**풀어 볼 문제:**
a) Spark 조인 오류에 관한 글에서 "위 상황을 Spark에서 실행하면"으로 시작하는 문단을 핵심 사실은 살리면서 더 짧게 고쳐 쓰시오.
b) Spark 조인 오류에 관한 글의 마지막 줄 다음부터 내용을 이어 쓰시오.

**본문 발췌:**
———

Apache Spark - Detected implicit cartesian product for INNER join between logical plans

Spark에서의 Join 상황에서 발생할 수 있는 “Detected implicit cartesian product for INNER join between logical plans” 이슈에 대해서 정리하였습니다.

문제 상황

다음과 같은 두 개의 테이블이 존재한다고 가정하자.

사용자(users)

idx	name	age
1	user1	20
2	user2	21
3	user3	22

친구(friends)

idx1	idx2
1	2
2	3

위 두 테이블을 사용하여 친구 관계인 사용자들의 이름, 나이를 아래와 같이 출력하고 싶다.

name1	name2	age1	age2
user1	user2	20	21
user2	user3	21	22

그럼 다음과 같이 SQL문을 작성할 수 있다.

SELECT
  A.name AS name1,
  B.name AS name2,
  A.age AS age1,
  B.age AS age2
FROM friends F
INNER JOIN users A ON A.idx = F.idx1
INNER JOIN users B ON B.idx = F.idx2

위 상황을 Spark에서 실행하면 “Detected implicit cartesian product for INNER join between logical plans”와 같은 오류를 접할 수 있는데, 이에 대해 확인해보고 회피할 수 있는 방안에 대해 고민해보았다.

테스트 데이터 준비

실제 상황과 유사하게 만들기 위해 데이터를 파일로부터 읽을 수 있도록 테스트 데이터를 생성/저장하였다.

import org.apache.spark.sql
import org.junit.{After, Before, Test}
import org.junit.rules.TemporaryFolder

class ReproduceCartesianProductTest {

  val spark = new sql.SparkSession.Builder().master("local[*]").config("spark.driver.host", "localhost").getOrCreate()

  val usersFolder = new TemporaryFolder()
  usersFolder.create()
  val usersPath = s"${usersFolder.getRoot.getAbsolutePath}/users"
  val friendsFolder = new TemporaryFolder()
  friendsFolder.create()
  val friendsPath = s"${friendsFolder.getRoot.getAbsolutePath}/friends"

  @Before
  def setUp(): Unit ={
    import spark.implicits._

    //사용자 테이블 생성
    Seq(
      (1, "User1", 20),
      (2, "User2", 24),
      (3, "User3", 25)
    ).toDF("idx", "name", "age").write.parquet(usersPath)

    //친구 테이블 생성
    Seq(
      (1, 2),
      (2, 3)
    ).toDF("idx1", "idx2").write.parquet(friendsPath)

———

**제공 자료:**
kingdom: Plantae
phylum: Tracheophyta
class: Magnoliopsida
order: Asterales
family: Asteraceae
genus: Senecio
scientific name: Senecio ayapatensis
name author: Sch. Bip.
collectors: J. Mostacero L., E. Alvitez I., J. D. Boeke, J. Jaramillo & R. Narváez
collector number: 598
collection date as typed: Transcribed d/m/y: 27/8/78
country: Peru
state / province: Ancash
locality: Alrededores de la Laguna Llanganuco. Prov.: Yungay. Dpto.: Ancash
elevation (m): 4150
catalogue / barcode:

———

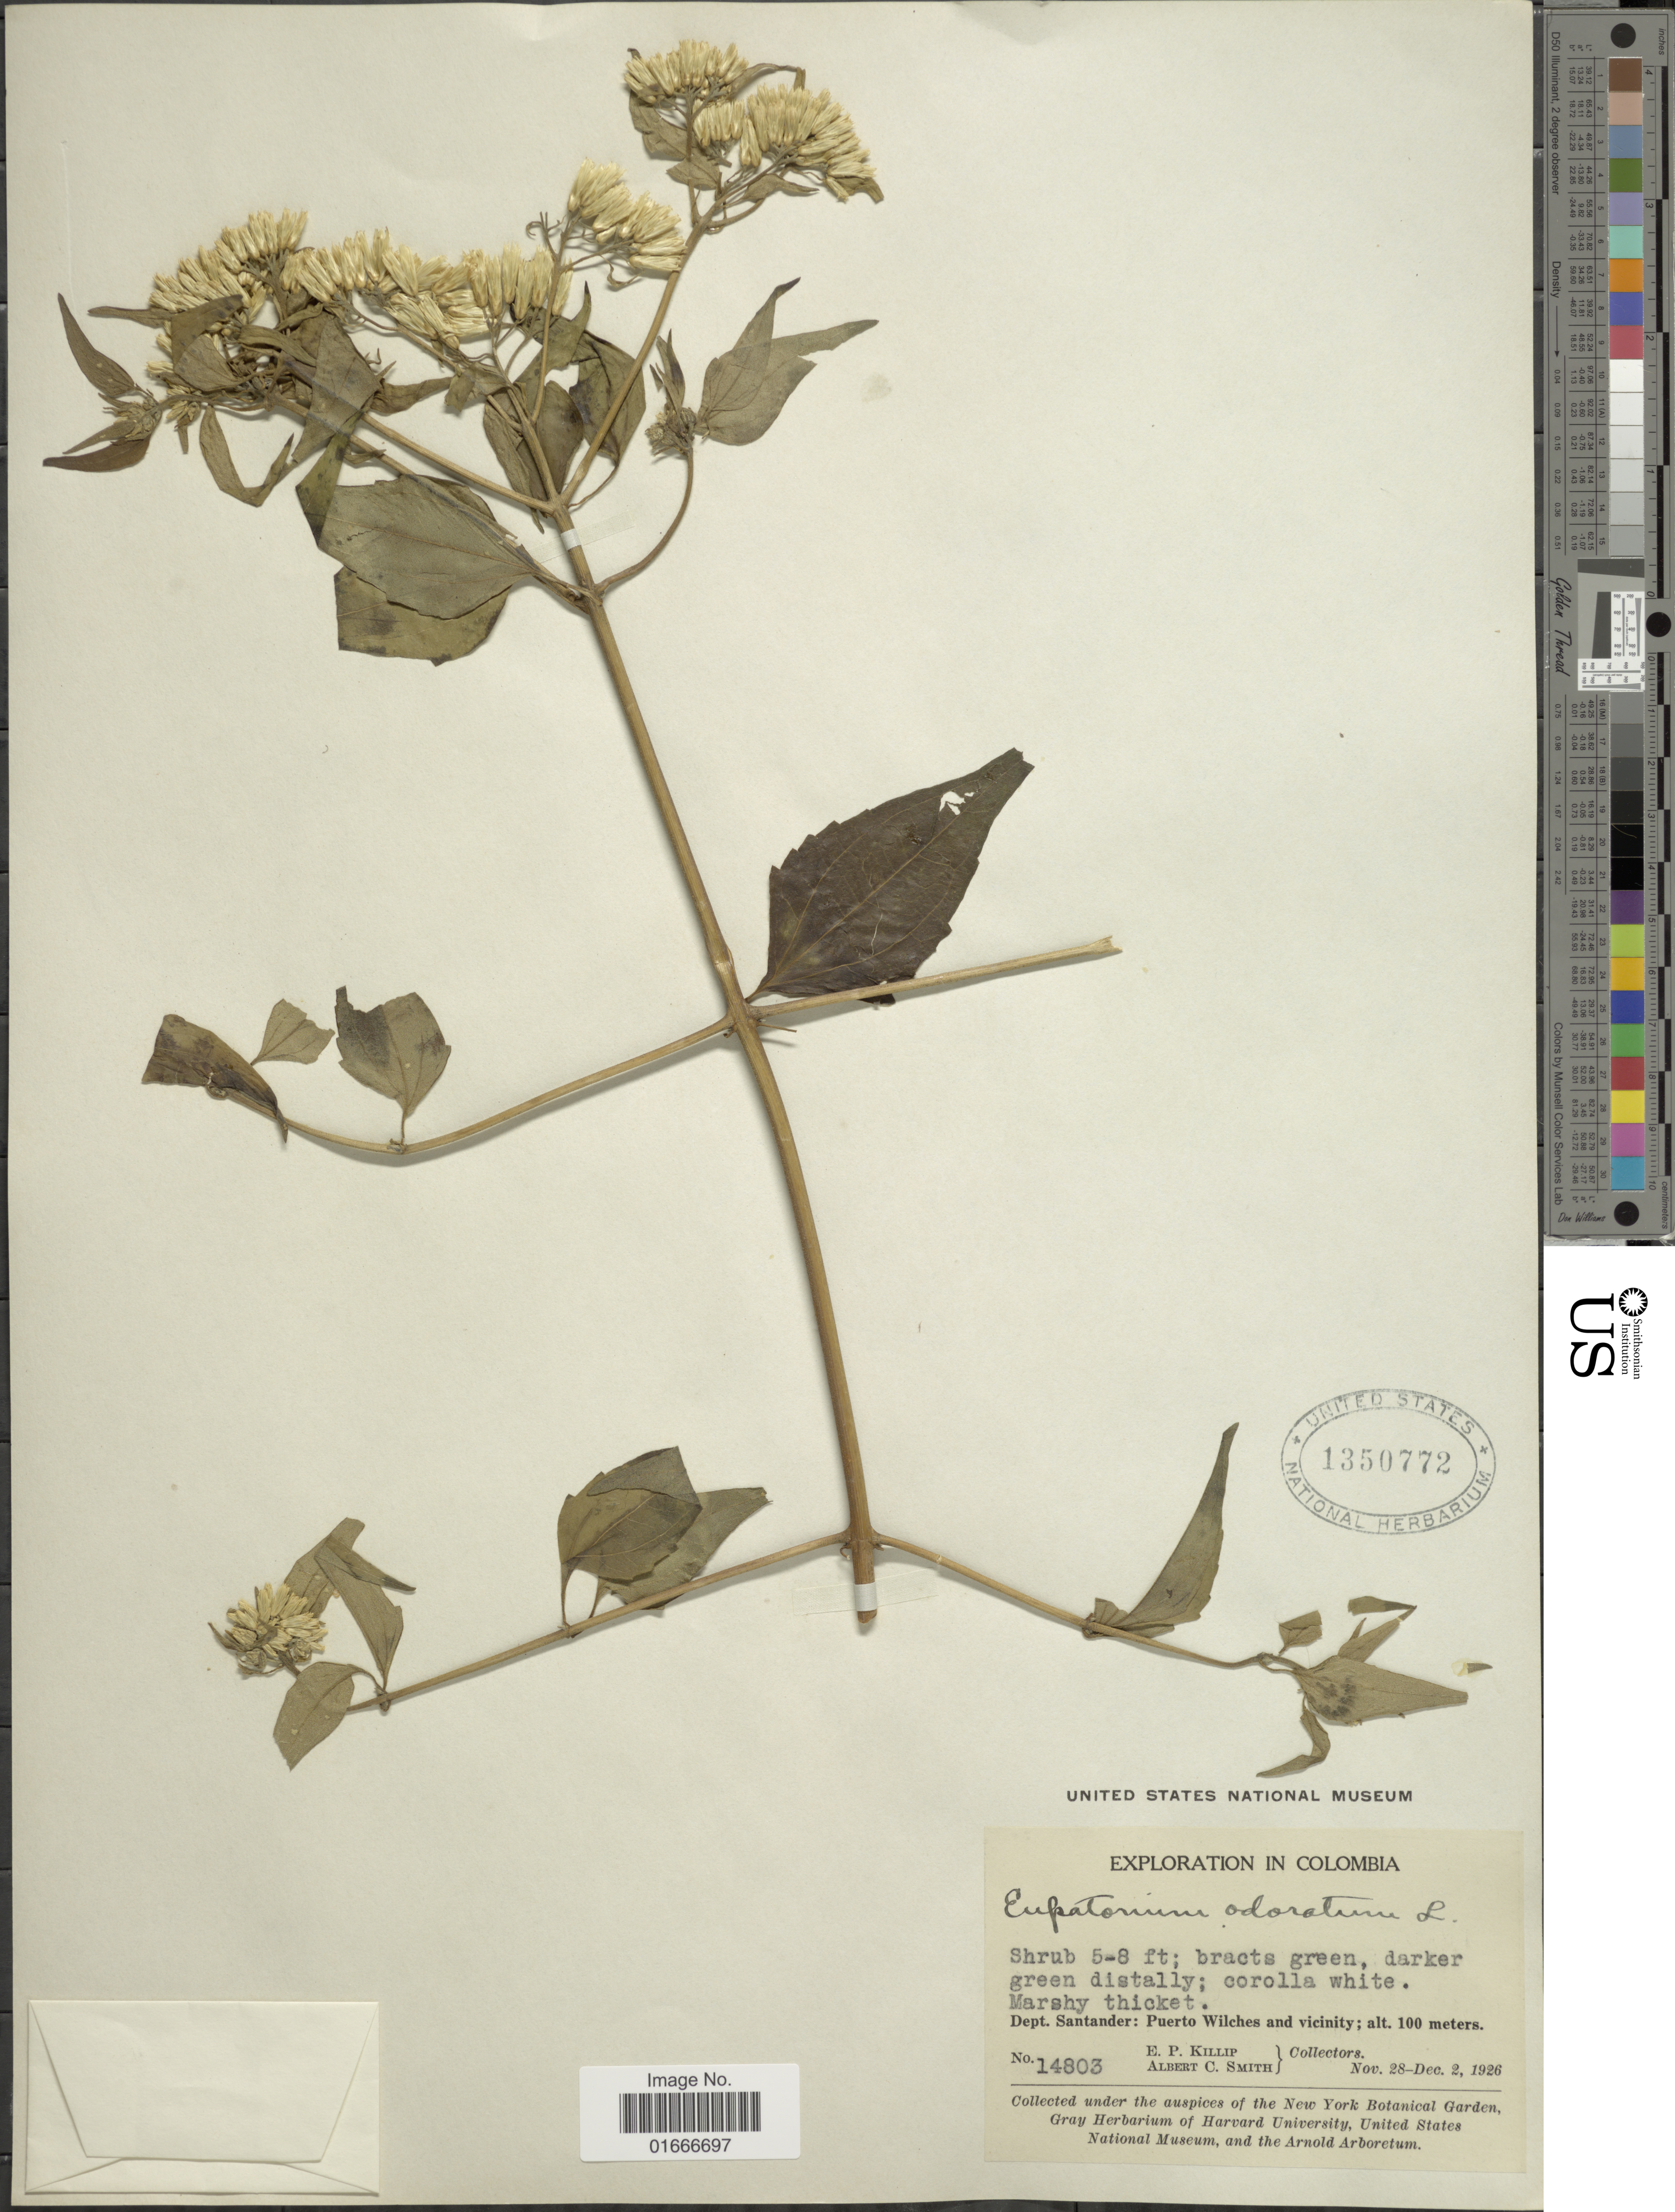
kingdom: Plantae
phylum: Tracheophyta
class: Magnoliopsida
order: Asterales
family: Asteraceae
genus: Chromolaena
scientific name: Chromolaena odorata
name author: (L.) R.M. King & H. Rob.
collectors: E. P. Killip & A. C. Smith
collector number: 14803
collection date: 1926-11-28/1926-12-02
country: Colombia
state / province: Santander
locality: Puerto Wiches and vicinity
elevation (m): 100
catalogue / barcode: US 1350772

———

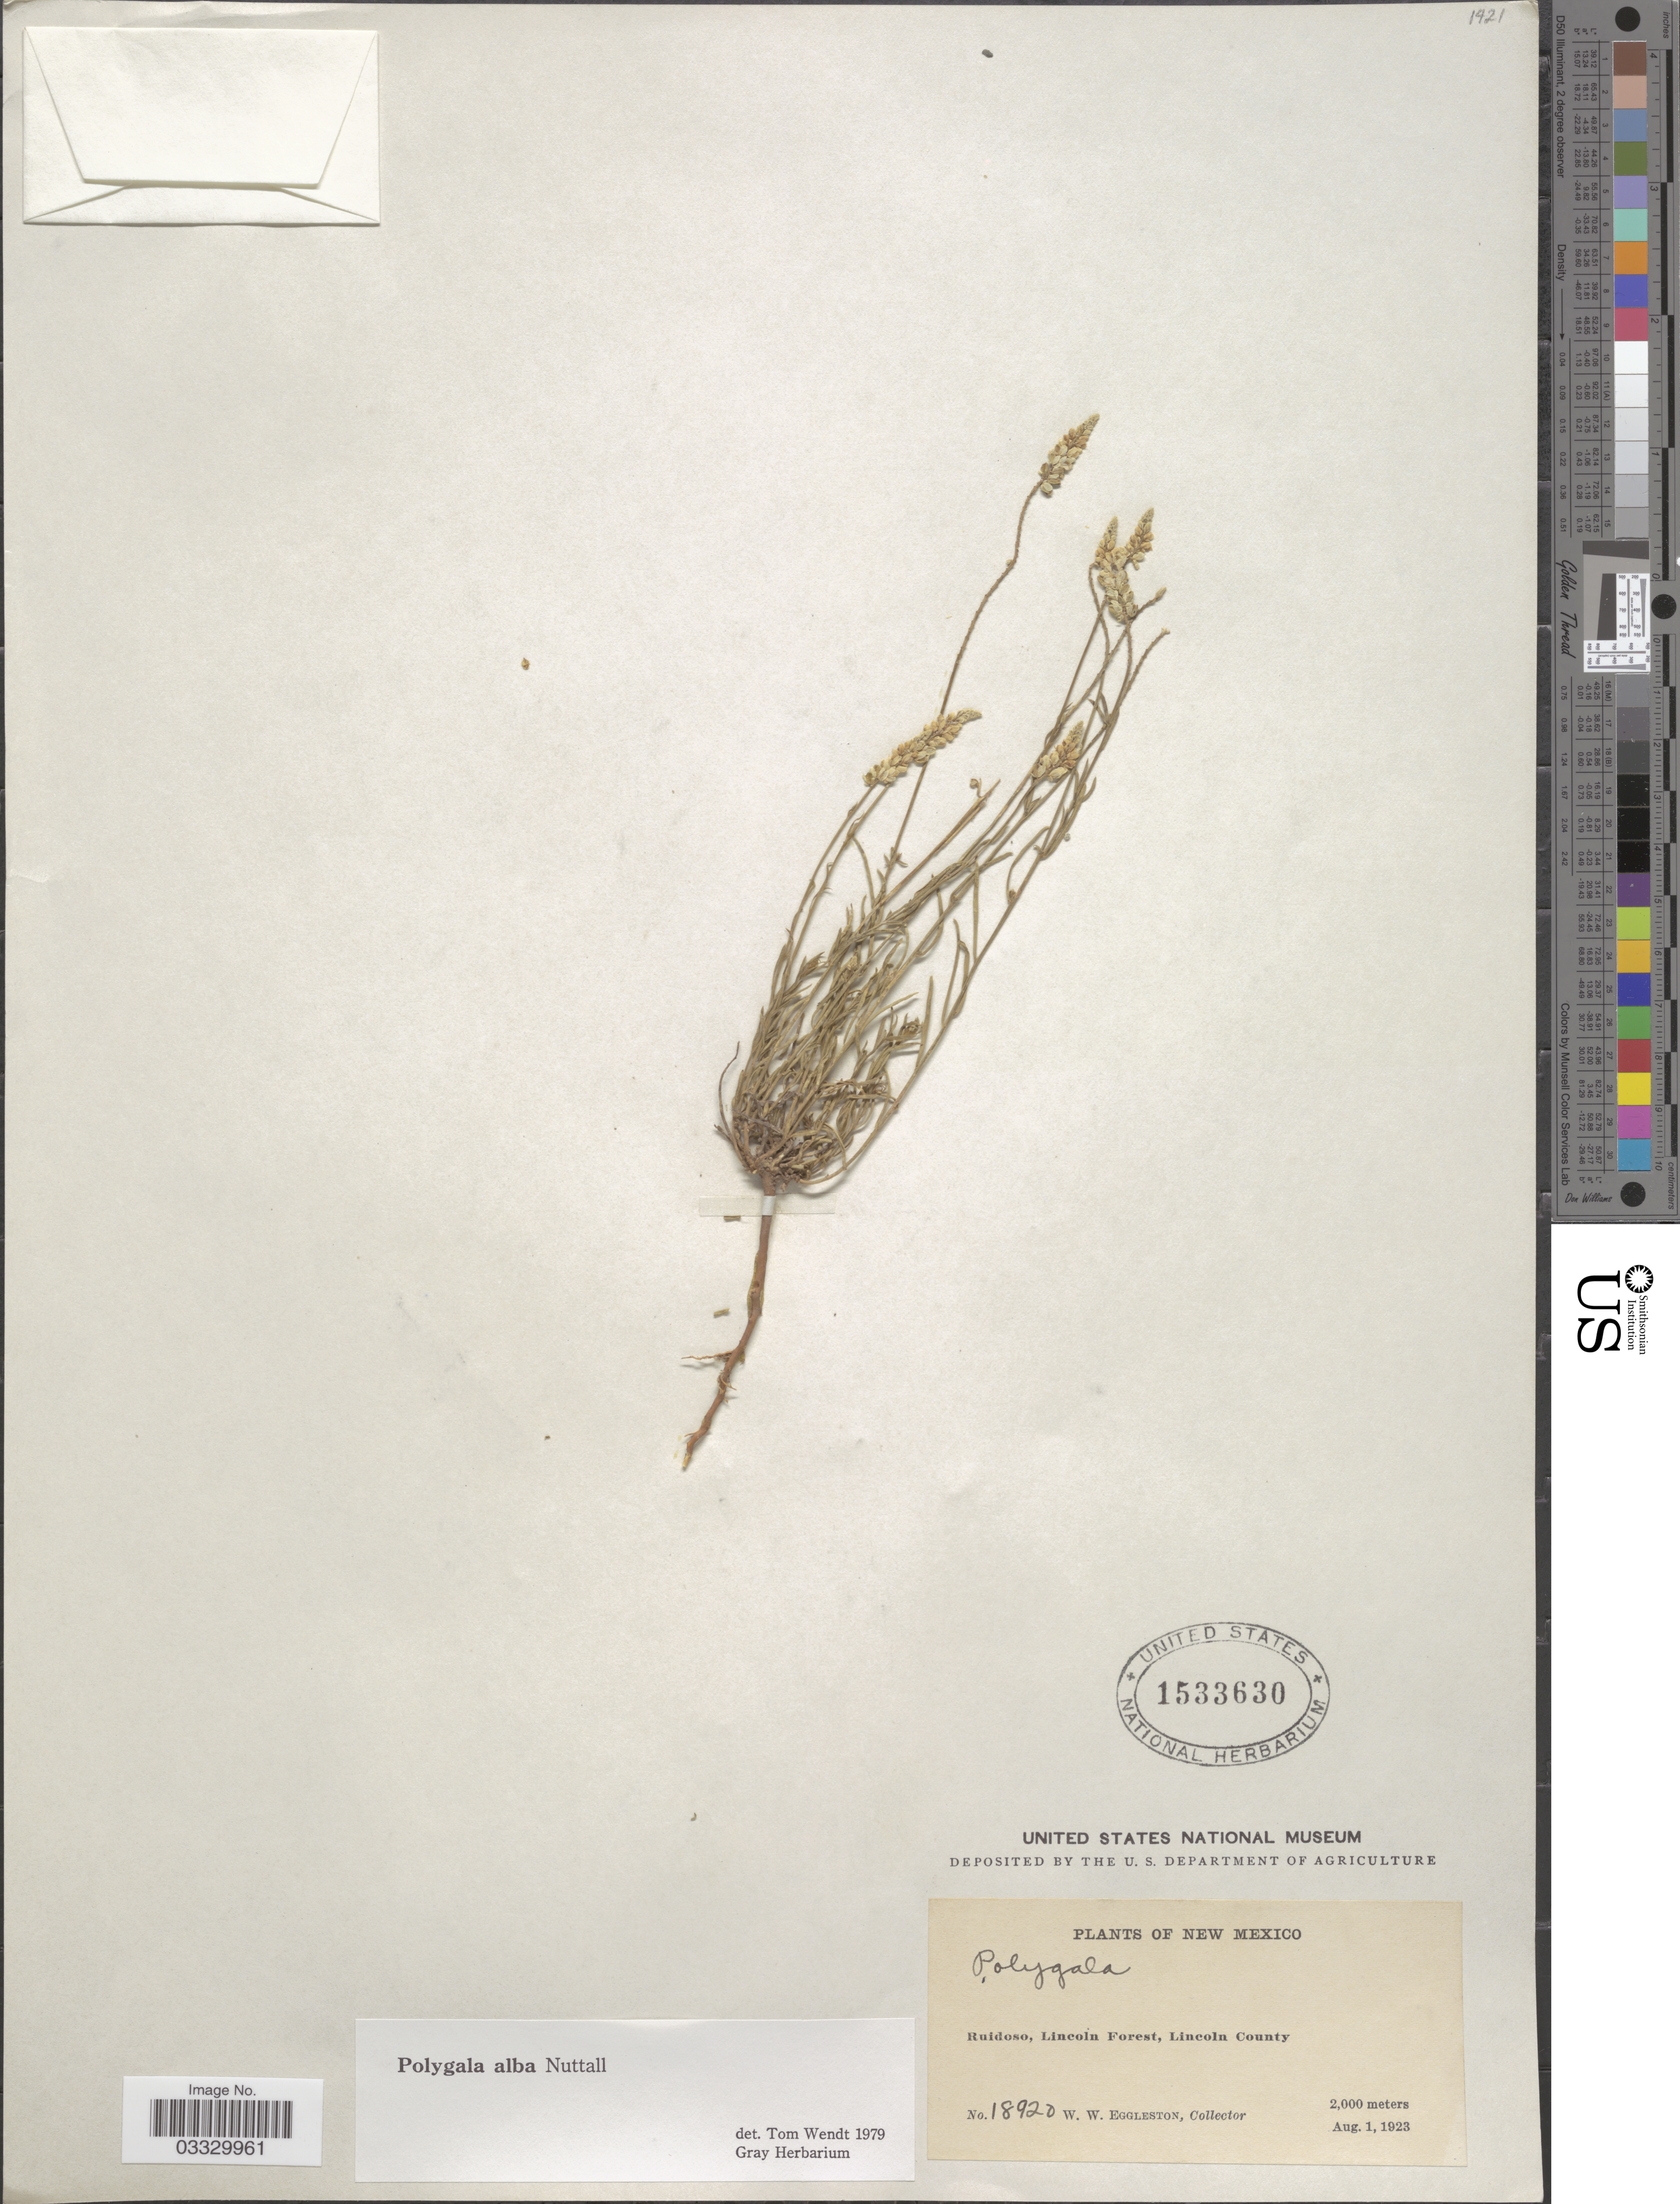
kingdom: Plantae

———

**문제 해답:**
a) 이 SQL을 Spark에서 실행하면 "Detected implicit cartesian product for INNER join between logical plans" 오류가 날 수 있다. 글쓴이는 이 오류를 확인하고 회피 방안을 고민해 보았다.

b)
  }

  @After
  def tearDown(): Unit ={
    usersFolder.getRoot.delete()
    friendsFolder.getRoot.delete()
  }
}

Case 1. Spark View를 사용하여 구현하기

저장된 사용자(users)와 친구(friends) 테이블을 읽어 Temp View로 생성한 뒤, 위 SQL 구문을 실행해보았다.

  @Test
  def testWithTemporaryView(): Unit ={
    spark.read.parquet(usersPath).createOrReplaceTempView("users")
    spark.read.parquet(friendsPath).createOrReplaceTempView("friends")

    import spark.implicits._
    val expected = Seq(
      ("user1", "user2", 20, 21),
      ("user2", "user3", 21, 22)
    ).toDF("name1", "name2", "age1", "age2")

    val result = spark.sql(
      """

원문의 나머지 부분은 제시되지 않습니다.